How does one get to Michigan from Minnesota without going through any other state?
Via Lake Superior on a boat, of course!
Our last park was a lake, this one is an island in a lake. A very big lake. In fact, the largest lake in the country, Lake Superior, which has a surface area of 31,700 square miles.
Isle Royale National Park was established on April 3, 1940 to protect 571,790 acres in this island habitat located in the northern most reaches of Michigan, close to the border of Canada and Minnesota. The quickest route to get to Michigan’s only National Park is actually via a boat ride from Grand Portage, Minnesota and takes about 90 minutes. By way of comparison, the boat ride from Copper Harbor, Michigan takes 4.5 hours and from Houghton, Michigan takes 6 hours.
So, on Sunday 8/27/2017 we departed Kabetogama and Voyageurs National Park bound for Grand Portage, MN which would be our base to explore this island park on Lake Superior. We didn’t expect this, but, Grand Portage was a great place too. It’s home to Grand Portage National Monument, a very cool bonus from this trip. And check out this campground on the shore of Lake Superior, what a beautiful spot.

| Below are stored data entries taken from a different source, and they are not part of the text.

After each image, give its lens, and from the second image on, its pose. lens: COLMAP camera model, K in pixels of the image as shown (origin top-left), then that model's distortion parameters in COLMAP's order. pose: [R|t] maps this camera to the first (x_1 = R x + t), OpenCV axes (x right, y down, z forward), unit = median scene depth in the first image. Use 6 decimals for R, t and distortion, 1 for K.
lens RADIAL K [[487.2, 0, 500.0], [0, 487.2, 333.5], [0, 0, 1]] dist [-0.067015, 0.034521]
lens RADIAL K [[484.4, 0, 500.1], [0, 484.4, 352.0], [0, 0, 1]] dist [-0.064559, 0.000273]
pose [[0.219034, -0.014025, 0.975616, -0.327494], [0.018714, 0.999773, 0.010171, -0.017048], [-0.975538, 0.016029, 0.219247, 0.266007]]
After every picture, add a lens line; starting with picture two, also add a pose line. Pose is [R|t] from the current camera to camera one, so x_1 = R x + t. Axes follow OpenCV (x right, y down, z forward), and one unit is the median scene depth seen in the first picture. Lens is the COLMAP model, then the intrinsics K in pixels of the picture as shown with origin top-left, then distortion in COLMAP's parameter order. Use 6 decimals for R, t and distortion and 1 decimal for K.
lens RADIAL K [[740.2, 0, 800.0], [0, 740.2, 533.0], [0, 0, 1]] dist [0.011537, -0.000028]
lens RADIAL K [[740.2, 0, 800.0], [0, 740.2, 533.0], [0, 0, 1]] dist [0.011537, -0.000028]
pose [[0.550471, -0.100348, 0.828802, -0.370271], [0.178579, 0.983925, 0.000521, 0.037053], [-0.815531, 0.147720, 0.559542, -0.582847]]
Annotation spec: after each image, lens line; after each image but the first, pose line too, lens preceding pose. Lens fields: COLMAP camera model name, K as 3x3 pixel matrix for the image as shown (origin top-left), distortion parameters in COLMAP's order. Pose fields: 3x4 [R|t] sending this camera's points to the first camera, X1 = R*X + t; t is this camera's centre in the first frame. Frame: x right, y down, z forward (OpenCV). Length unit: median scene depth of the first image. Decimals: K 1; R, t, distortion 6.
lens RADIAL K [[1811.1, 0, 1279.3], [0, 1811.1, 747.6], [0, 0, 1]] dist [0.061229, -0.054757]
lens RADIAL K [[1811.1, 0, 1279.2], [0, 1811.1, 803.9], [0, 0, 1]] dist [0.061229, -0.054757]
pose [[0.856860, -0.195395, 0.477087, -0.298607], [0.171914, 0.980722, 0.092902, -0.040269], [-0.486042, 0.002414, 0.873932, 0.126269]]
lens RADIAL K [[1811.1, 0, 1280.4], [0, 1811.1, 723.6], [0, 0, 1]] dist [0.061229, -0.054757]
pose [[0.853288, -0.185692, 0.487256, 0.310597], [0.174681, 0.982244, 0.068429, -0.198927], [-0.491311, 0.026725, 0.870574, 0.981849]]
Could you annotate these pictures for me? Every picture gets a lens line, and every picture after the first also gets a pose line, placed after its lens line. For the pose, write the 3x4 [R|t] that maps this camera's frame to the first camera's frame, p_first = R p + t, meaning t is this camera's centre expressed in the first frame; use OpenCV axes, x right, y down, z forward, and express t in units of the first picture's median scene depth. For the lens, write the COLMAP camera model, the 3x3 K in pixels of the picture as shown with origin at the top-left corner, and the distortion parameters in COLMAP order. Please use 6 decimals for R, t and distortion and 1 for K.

Grand Portage National Monument is located on the shores of Grand Portage Bay in the northwest portion of Lake Superior. It is the eastern terminus of the 8.5 mile Grand Portage between Lake Superior and Fort Charlotte on the Pigeon River. Back in the day, French-Canadian voyageurs would each carry two 90-pound packs (yeah, thats right, 180 pounds of trade goods) the entire route to reach the inland headquarters of the North West Company. Each summer, members of the company’s management team would travel from Montreal across Lake Superior by canoe to meet here with trappers and members of the Native American Ojibwe tribe who brought pelts to trade for glass beads, wool blankets, woven cloth and iron implements.
While in Grand Portage, we had a day to explore the area so off we went in the Jeep in search of a microbrewery or two. A town about thirty miles south called Grand Marais looked like it may have what we wanted and we were rewarded with another beer that will make it to the next Craft Brew post update…
On Wednesday, August 30, we took the 8:30 AM passenger ferry, Sea Hunter III, from Voyageurs Marina for the 90 minute voyage to Windigo on Isle Royale National Park for the day. Once there, we would have four hours to explore this section of the 45 mile long x 9 mile wide Isle Royale, the main isle of the 400 or so isles in this archipelago.
The ferry ride was certainly interesting. The website warned passengers to come prepared for bad weather and we did. Good thing because they did not mention that only about one third of the passengers would get a seat inside while the other two-thirds would be sitting outside, exposed to the weather. This day, the wind was blowing hard from the north and creating serious spray that drenched most of us that ended up outside the cabin. Our rain suits were worth every penny we spent on them! There were a few times when the waves crashed over the bow putting a lot of icy-cold water on the top of the cabin. When it came pouring off the top, it doused Siobhan and everyone else sitting on that row of benches. (Fortunately for me, I guess, I was standing just under the cabin roof as there was such limited seating.) Also, the air temp was only in the 50s out on the water so it was a brisk-feeling morning! Still a blast though, being out on the water again.
Shortly before we arrived at the island the ferry’s captain trolled past the wreck of the passenger ship America which sunk here in 1928, its bow visible just below the surface. It is one of 25 ships claimed by the rocky shoals, fog banks and storm winds around Isle Royale. Once on land, we spoke with the Park Ranger at the Windigo Visitor’s Center and chose the 3.8 mile Feldtmann Lake Trail that took us to Grace Creek Overlook and back just in time for the return trip to Grand Portage.
We would be remiss if we didn’t mention that this island is best known for the experiment founded by scientist Durward Allen in 1958 known as the Isle Royale Wolf-Moose Study in which this island serves as the laboratory to study the interactions of the two species and their habitat when virtually removed from human influence. Here, wolves are the only large predator since there are no bears, coyotes or cougars. This is the longest continuous predator-prey study ever undertaken and is still active to this day (for more info, refer to isleroyalewolf.org). Most fascinating is that neither species is native to the island and both likely arrived here in the first half of the 1900s from Minnesota’s north shore on Lake Superior.